Molly shot me a reproachful look and went gliding off towards the kitchen. Dr Walid led me over to a collection of overstuffed red armchairs and mahogany occasional tables that nestled under the overhand of the eastern balcony.
[…]

---

We were eating dinner in the so-called Private Dining Room, which adjoined the English library on the first floor. Since the main dining room could sit sixty, we never used it in case Molly got it into her head to lay all the tables. Nevertheless me and Nightingale had dressed for dinner – we both have standards, and one of us had been exerting himself that afternoon.

---

The Folly sits on the south side of Russel Square, the centre of which is occupied by a park with fixed gravel paths, big trees which I didn’t know the names of, a fountain that was specifically designed to get children and small dogs soaking wet and on the north side, a café which does a decent double sausage, bacon, black pudding, egg and chips. It was actually quite sunny, so I sat on the terrace outside the café and mechanically shovelled the food into my face.

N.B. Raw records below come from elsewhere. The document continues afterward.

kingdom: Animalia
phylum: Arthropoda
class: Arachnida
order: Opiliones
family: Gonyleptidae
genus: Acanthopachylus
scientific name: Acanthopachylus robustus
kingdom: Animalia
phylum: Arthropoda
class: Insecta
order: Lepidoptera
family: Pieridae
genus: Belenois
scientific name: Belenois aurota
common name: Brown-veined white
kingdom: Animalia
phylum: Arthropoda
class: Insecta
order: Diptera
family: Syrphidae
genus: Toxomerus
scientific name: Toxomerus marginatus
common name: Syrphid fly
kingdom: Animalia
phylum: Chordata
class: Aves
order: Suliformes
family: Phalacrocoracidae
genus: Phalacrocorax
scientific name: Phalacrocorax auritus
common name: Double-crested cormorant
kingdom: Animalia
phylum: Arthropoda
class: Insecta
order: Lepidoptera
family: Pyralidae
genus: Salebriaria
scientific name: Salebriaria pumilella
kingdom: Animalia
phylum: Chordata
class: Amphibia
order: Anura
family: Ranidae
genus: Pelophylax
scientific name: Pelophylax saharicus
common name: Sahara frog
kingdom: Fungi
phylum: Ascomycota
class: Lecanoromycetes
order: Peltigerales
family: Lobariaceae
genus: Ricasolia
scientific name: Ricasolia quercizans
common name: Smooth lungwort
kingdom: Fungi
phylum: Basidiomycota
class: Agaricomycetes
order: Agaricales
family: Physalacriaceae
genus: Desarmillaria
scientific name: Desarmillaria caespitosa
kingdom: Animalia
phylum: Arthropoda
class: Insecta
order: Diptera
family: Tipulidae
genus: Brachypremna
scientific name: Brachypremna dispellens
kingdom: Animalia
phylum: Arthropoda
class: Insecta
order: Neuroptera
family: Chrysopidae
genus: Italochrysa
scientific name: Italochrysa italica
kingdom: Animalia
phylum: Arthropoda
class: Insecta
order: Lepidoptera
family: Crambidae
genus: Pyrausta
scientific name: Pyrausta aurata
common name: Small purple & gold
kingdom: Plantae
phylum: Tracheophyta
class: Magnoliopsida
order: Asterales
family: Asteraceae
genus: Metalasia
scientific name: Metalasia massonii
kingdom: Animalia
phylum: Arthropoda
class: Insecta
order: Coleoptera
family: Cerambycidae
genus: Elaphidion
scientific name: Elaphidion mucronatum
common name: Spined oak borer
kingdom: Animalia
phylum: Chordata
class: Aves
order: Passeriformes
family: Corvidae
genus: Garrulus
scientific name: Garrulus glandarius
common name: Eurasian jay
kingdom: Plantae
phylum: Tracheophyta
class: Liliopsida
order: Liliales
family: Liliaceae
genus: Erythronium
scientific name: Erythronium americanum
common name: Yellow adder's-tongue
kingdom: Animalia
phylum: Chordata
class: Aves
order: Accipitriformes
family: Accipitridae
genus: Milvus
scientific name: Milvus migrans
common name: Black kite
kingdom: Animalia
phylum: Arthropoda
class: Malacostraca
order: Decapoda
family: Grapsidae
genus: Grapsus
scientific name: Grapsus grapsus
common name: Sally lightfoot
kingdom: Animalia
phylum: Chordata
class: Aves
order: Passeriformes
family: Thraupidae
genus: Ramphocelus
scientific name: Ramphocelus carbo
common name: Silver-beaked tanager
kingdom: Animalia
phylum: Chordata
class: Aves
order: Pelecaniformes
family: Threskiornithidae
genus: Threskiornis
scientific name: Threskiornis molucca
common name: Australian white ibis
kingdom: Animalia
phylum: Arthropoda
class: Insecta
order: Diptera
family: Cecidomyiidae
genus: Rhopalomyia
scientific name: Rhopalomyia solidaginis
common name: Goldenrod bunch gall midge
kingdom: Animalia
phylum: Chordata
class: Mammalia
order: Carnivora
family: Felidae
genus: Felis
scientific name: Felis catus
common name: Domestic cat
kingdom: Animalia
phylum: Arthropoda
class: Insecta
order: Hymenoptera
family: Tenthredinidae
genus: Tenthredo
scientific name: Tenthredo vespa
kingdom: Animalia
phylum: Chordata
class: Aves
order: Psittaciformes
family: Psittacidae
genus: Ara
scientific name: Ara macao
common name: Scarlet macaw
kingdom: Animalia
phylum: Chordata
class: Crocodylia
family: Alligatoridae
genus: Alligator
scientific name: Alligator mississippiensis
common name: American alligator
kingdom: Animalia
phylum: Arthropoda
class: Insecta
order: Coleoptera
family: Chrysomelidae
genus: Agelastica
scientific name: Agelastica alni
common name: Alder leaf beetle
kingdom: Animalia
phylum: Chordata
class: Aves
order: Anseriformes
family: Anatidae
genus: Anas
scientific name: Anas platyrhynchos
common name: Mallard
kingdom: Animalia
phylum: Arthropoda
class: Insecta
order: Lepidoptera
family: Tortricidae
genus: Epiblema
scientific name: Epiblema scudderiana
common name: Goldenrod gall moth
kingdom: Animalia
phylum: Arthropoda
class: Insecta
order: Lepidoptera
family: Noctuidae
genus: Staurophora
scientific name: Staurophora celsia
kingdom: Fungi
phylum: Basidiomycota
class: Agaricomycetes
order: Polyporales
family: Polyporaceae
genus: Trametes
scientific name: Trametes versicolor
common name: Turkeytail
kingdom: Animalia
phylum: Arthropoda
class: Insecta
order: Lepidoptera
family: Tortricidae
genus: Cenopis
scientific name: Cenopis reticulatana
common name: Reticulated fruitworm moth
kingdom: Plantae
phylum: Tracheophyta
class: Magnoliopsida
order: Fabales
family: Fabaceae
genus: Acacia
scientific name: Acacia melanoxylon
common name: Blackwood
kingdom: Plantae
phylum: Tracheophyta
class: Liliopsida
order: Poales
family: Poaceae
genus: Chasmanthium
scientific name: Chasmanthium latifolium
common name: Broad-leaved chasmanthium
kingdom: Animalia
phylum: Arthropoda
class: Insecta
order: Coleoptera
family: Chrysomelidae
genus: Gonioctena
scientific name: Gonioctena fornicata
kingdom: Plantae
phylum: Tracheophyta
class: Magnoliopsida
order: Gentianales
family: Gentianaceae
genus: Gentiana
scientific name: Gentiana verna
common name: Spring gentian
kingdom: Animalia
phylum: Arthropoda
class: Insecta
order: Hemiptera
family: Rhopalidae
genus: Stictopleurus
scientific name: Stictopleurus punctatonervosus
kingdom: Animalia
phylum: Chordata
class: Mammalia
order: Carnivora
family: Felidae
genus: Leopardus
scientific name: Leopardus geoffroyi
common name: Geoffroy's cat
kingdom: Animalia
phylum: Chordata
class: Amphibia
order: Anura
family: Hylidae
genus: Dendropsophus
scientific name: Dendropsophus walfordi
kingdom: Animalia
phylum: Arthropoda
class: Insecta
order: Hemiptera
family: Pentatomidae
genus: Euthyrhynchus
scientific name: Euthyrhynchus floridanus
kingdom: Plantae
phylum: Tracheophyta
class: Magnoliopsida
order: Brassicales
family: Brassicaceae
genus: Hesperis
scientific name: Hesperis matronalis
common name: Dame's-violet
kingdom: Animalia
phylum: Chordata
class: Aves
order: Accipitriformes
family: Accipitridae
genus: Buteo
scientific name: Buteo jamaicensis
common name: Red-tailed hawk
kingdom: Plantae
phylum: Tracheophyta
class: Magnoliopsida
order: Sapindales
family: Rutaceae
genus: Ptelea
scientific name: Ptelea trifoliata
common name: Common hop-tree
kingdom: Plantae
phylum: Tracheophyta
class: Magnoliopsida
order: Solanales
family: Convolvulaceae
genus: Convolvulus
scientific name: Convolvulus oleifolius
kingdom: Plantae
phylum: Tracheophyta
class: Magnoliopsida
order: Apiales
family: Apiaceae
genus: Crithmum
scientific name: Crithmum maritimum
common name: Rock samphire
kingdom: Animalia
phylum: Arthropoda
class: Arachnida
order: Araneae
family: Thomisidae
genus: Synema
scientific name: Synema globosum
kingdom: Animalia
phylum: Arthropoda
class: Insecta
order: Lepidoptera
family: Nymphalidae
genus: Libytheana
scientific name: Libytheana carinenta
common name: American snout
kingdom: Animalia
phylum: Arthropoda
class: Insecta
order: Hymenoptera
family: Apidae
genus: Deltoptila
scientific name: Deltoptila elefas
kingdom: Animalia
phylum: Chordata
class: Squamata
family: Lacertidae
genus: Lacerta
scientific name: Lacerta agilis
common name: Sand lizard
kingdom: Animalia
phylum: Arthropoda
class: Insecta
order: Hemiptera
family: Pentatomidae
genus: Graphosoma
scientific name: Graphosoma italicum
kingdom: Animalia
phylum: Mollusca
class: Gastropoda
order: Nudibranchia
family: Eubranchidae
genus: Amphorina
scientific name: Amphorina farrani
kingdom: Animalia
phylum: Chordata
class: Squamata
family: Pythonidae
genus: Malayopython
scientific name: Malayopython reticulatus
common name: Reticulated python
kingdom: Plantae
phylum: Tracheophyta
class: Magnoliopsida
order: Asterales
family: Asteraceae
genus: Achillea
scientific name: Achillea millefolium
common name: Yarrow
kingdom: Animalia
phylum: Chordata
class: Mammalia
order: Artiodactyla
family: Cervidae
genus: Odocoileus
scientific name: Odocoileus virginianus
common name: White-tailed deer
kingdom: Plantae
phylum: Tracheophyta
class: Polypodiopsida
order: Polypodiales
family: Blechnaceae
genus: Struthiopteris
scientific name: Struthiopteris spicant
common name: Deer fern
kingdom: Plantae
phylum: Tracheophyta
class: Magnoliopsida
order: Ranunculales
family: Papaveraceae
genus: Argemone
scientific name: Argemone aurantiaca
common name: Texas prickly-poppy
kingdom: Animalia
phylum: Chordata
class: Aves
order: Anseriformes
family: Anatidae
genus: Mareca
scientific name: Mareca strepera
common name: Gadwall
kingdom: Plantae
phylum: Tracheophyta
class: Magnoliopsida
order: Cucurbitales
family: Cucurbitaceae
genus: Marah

It really didn’t taste of anything, and in the end I put my plate on the floor and let Toby finish it off.
I walked back to the Folly and in through the main door, where there was a drift of junk mail. I scooped it up. It was mostly flyers for local pizza joints and kebab houses, although there was one crudely designed leaflet from a Ghanian fortune-teller who felt we could only benefit from his insight into future events. I dropped the lot into the magazine rack that Molly leaves in the atrium for that purpose.